**Passage for review:**
Health
Health Ministry to provide hormonal tablets through volunteers to new mothers to prevent postpartum haemorrhage-related deaths
Nepal reduced the maternal mortality rate from 539 in 1996 to 239 in 2016Arjun Poudel
When her labour started, Kalpana Gurung was at her parent’s home at Panchkhuwa Deurali in Gorkha. It was midnight and raining incessantly since it happened to be the monsoon season.
As the nearest health post was about five hours away on foot, Kalpana’s family members decided to deliver the baby at home. The 24-year-old, who was married to a man from Barpak Sulikot Rural Municipality, gave birth to a baby boy but started to bleed due to retained placenta after some time.
Her family members waited until the next day in the hope that her bleeding would stop and for the placenta to come out.
"Gurung’s neighbours sought professional help after her condition started deteriorating," Sharan Khanal, the focal person of safe motherhood programme at the District Public Health Office, told the Post over the phone. "But it was too late for the health workers to reach the remote village to save the new mother."
Gurung succumbed to uterine atony, a condition where the uterus fails to contract after childbirth, leading to postpartum haemorrhage.
Nepal reduced the maternal mortality rate from 539 in 1996 to 239 in 2016 for which the country received the Millennium Development Goal award. However, ever since the country was rewarded for its successful endeavour, its attempts to further reduce maternal deaths and postpartum haemorrhage have not been as successful.
Health professionals say adverse topography, lack of trained human resources at health facilities and lack of awareness about the benefits of seeking institutional delivery services have hindered their efforts to further reduce the maternal mortality rate, mainly due to postpartum haemorrhage.
The country’s latest institutional delivery rate is at 57 percent and in some districts, including Gorkha, it is below 40 percent.
One way of combating postpartum haemorrhage effectively, doctors say is improving the accessibility of misoprostol, a hormonal tablet that helps to stop bleeding in the aftermath of child delivery. Earlier, the Ministry of Health and Population in its bid to promote institutional delivery rate had stopped distributing the medicine to female community health volunteers.

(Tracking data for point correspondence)
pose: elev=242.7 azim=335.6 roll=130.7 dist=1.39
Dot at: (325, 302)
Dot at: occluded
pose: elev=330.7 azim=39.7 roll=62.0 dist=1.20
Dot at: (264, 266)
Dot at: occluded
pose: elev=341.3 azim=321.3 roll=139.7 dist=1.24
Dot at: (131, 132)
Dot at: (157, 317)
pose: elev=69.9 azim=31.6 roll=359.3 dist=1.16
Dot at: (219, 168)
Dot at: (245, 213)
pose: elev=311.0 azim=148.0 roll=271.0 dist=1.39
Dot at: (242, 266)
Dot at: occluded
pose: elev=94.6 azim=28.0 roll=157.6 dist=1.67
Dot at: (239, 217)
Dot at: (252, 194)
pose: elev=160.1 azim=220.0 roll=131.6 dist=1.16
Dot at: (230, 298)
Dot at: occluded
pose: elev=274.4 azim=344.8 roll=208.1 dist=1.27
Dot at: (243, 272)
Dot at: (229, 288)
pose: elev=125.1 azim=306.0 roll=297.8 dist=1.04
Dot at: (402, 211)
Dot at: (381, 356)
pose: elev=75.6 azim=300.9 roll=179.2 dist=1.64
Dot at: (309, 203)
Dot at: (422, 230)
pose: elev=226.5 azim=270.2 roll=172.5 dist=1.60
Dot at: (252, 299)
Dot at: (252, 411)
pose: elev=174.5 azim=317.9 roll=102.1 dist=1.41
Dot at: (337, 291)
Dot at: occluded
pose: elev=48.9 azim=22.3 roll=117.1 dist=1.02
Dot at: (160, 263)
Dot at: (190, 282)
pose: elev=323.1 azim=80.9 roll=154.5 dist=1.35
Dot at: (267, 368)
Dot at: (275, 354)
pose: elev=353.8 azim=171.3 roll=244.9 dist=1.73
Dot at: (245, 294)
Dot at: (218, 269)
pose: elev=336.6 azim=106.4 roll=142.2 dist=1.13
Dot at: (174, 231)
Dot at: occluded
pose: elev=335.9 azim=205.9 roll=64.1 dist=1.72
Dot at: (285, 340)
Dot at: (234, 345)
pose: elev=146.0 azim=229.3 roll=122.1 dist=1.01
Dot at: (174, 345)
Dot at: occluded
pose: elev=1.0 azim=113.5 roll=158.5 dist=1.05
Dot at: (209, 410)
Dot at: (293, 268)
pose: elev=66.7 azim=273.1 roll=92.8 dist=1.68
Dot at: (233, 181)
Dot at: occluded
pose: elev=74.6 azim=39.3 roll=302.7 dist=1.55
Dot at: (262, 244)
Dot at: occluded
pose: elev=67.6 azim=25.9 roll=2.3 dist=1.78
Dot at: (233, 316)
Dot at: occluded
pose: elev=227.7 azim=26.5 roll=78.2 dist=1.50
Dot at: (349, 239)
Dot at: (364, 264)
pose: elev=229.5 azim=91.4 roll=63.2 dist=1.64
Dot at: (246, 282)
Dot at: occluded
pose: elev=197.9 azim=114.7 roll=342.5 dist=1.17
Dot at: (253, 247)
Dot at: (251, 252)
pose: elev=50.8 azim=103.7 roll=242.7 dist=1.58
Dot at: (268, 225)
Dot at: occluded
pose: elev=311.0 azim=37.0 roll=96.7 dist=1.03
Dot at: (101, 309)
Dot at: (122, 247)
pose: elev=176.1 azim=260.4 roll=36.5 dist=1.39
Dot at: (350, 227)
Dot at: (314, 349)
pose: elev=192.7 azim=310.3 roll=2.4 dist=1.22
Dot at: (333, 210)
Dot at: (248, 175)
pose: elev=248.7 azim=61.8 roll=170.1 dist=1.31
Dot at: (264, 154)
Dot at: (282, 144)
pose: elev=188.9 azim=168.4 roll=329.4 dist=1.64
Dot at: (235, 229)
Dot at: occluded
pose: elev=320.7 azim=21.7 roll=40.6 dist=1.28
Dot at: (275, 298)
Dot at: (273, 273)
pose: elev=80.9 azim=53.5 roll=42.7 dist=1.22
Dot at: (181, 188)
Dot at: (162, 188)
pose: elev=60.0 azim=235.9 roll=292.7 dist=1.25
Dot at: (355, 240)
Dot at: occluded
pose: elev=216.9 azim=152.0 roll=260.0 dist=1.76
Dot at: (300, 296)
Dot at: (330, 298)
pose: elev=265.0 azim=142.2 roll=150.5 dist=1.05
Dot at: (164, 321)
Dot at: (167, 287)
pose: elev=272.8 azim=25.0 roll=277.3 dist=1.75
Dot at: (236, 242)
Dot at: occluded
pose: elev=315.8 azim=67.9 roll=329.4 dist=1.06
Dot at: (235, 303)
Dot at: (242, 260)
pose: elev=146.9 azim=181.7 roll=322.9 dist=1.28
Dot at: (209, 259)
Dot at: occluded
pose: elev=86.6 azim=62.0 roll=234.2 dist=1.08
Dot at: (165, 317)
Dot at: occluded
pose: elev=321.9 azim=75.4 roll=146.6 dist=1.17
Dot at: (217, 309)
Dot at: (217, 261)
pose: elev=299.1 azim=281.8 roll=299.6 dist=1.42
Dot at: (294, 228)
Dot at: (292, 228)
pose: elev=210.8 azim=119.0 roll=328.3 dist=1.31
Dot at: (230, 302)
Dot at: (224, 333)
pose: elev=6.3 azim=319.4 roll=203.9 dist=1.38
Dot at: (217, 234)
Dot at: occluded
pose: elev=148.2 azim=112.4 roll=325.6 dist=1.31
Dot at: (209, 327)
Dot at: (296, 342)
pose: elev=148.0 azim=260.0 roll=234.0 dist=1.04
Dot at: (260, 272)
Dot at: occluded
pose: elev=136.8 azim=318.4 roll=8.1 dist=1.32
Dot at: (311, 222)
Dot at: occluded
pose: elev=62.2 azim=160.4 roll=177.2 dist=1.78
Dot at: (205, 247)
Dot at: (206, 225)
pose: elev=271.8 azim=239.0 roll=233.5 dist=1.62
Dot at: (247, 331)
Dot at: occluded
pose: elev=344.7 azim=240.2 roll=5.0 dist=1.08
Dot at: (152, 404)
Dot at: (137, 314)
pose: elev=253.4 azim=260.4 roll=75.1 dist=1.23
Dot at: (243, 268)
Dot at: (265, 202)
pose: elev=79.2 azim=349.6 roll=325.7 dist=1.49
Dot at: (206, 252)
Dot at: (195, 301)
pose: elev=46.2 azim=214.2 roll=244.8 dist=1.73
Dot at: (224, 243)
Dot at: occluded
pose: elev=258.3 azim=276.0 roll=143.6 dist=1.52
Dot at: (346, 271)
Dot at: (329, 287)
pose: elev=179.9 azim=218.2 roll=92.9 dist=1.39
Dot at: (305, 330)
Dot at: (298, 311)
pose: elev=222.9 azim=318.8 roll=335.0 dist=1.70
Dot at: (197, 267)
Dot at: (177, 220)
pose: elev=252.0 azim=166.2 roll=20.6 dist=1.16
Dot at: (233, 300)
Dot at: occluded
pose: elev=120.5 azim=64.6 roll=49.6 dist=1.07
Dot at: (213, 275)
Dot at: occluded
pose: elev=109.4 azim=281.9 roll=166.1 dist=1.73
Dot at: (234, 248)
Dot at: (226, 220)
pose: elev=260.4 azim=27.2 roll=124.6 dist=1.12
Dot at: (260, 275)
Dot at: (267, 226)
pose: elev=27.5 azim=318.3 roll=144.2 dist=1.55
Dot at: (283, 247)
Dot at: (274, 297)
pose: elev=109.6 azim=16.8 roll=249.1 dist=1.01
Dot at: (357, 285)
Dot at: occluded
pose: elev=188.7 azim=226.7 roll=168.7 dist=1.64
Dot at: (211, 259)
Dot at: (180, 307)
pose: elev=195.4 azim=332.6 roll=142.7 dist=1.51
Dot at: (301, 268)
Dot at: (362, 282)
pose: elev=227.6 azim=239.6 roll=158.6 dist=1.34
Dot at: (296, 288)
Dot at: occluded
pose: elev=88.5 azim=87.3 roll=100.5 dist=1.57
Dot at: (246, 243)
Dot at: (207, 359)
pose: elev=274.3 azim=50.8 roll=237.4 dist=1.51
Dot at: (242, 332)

**Assigned task 1:**
Answer the following questions using the article on maternal deaths in Nepal.
(a) How far was the nearest health post from the home where Kalpana Gurung went into labor?
(b) What is Nepal's latest institutional delivery rate?
(c) According to doctors, what does misoprostol help to do?
**Assigned task 2:**
State whether each statement below agrees with the article on maternal deaths in Nepal, and support each answer with the decisive words of the article.
(a) Kalpana Gurung gave birth to a baby girl.
(b) Nepal received the Millennium Development Goal award for reducing its maternal mortality rate.
(c) The Ministry of Health and Population had stopped distributing misoprostol to female community health volunteers.
**Assigned task 3:** Write a continuation of the article on maternal deaths in Nepal, beginning after its final sentence.

**Exercise output 1:**
(a) About five hours away on foot.
(b) 57 percent.
(c) It helps to stop bleeding in the aftermath of child delivery.

**Exercise output 2:**
(a) No: "gave birth to a baby boy"
(b) Yes: "Nepal reduced the maternal mortality rate from 539 in 1996 to 239 in 2016 for which the country received the Millennium Development Goal award."
(c) Yes: "had stopped distributing the medicine to female community health volunteers"

**Exercise output 3:**
Officials at the Family Welfare Division of the Department of Health Services say they are already working towards improving the distribution of misoprostol tablets through health volunteers across the country.
"To prevent maternal deaths from postpartum haemorrhage, we have been working to distribute misoprostol through female community health volunteers," Dr Punya Poudel, the focal person of safe motherhood unit at the Family Welfare Division, told the Post. "We will start distributing the life-saving medicines to female community health volunteers from Solukhumbu, Dolakha, Gorkha, Parsa and other districts soon."
Khanal, the focal person of safe motherhood programme in Gorkha, believes that distributing misoprostol through health volunteers could save the lives of many women living in far-flung areas where safe delivery service is hard to come by.
"Providing misoprostol is the only way to save new mothers in remote places where pregnant women have to walk for hours even days to reach the nearest birthing centre," said Khanal.
Bidhya Tamang, the chief at the District Public Health Office, also agrees that misoprostol distribution could be a good option to save the lives of women in remote corners of Gorkha.
She also stressed the need for improving the overall health care system in the district that lacks well-equipped health facilities and trained workers.
“Pregnant women who need to deliver by cesarean section still have to travel to Kathmandu or Chitwan due to lack of trained doctors at the District Hospital,” Tamang said.
Nepal aims to reduce the maternal mortality rate to 70 per 100,000 live births by 2030, to meet the Sustainable Development Goals target set by the United Nations.